After studying at the Music and Art High School, New School for Social Research and City College, all in New York, Eleanor Antin matured as an artist while hanging out with poets, experimental theatre makers and members of the Fluxus movement in the bohemian underground culture of 1960s’ New York. In 1968, she moved to California, where she became a key figure in the burgeoning feminist movement of the West coast. A committed activist and a pioneer in the use of new media such as performance and video, Antin soon became a referent for many American artists who were critical of tradition. Her vibrant and daring projects address questions of identity, cultural tradition and the social role of women. For over fifty years, she worked with her own body and multiple alter-egos, incorporating a variety of genres, races, professions, historical moments and geographic locations.

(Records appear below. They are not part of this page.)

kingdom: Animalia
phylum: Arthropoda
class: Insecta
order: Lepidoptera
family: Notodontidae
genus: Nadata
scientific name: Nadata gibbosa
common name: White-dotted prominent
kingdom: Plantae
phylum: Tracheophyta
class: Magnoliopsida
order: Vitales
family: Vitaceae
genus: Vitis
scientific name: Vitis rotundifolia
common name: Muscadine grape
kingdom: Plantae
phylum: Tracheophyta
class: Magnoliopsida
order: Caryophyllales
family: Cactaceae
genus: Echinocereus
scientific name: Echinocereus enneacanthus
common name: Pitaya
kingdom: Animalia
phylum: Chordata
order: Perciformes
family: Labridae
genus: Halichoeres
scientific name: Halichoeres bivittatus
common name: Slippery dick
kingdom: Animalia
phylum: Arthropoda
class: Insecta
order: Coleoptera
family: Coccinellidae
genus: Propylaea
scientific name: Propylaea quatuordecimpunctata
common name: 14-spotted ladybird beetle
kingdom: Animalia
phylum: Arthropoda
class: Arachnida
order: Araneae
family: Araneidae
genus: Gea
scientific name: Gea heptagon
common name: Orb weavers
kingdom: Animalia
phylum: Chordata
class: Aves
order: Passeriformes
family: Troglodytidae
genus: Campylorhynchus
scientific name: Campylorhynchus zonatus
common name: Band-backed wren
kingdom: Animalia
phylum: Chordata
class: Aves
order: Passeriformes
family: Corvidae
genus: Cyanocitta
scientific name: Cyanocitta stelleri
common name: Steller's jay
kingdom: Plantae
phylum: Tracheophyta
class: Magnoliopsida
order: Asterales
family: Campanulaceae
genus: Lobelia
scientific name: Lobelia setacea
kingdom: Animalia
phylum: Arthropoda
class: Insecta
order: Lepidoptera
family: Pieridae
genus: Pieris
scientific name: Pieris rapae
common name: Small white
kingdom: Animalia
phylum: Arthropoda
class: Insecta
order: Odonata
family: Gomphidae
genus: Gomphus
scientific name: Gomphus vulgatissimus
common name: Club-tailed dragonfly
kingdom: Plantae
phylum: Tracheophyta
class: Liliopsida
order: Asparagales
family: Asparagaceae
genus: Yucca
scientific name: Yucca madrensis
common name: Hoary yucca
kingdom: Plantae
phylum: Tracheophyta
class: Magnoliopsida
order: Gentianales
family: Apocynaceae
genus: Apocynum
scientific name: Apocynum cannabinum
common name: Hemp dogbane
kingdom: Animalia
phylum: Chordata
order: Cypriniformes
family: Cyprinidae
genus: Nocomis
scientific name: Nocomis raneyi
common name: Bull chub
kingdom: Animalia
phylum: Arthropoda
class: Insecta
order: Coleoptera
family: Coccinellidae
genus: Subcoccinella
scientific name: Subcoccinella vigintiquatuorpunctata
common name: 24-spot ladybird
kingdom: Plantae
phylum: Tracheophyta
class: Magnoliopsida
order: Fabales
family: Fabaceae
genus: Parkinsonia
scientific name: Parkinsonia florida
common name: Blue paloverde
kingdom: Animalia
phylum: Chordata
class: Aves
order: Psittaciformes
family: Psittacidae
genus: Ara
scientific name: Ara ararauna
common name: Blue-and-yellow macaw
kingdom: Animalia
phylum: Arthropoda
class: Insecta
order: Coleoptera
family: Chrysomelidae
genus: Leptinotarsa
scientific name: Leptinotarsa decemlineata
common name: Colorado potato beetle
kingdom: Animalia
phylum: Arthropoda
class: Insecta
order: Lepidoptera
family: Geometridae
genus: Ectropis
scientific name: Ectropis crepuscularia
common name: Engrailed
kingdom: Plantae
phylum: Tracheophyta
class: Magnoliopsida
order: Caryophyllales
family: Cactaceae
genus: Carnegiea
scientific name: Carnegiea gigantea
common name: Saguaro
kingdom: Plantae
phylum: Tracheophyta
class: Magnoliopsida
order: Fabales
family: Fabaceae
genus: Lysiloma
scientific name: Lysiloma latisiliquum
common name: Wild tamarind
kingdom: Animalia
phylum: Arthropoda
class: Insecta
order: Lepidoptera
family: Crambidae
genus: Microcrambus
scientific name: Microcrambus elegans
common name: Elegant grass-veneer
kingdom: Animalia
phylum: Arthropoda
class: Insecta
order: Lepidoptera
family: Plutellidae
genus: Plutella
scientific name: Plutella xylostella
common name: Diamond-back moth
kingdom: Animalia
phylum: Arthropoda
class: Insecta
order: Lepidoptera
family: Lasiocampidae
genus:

Eager to unmask established identity markers as fictitious conventions and vindicate fluid identities, Antin’s art has played an important part in the feminist debates of the twentieth century. Since the early 2000s, she has been working on large-scale photographic compositions that question the conventions of art history.

With a long and active artistic career, major exhibitions include MoMA, New York (1973); Clocktower, New York, (1976); Whitney Museum of American Art, New York (1978); Los Angeles Institute of Contemporary Art (1981); San Diego County Museum of Art (1999); and a retrospective at the Los Angeles County Museum of Art (1999). Her work is included in the collections of Chicago Art Institute; Whitney Museum of American Art, New York; MoMA, New York; Modern Art Museum, San Francisco; and MACBA, Barcelona, among many others.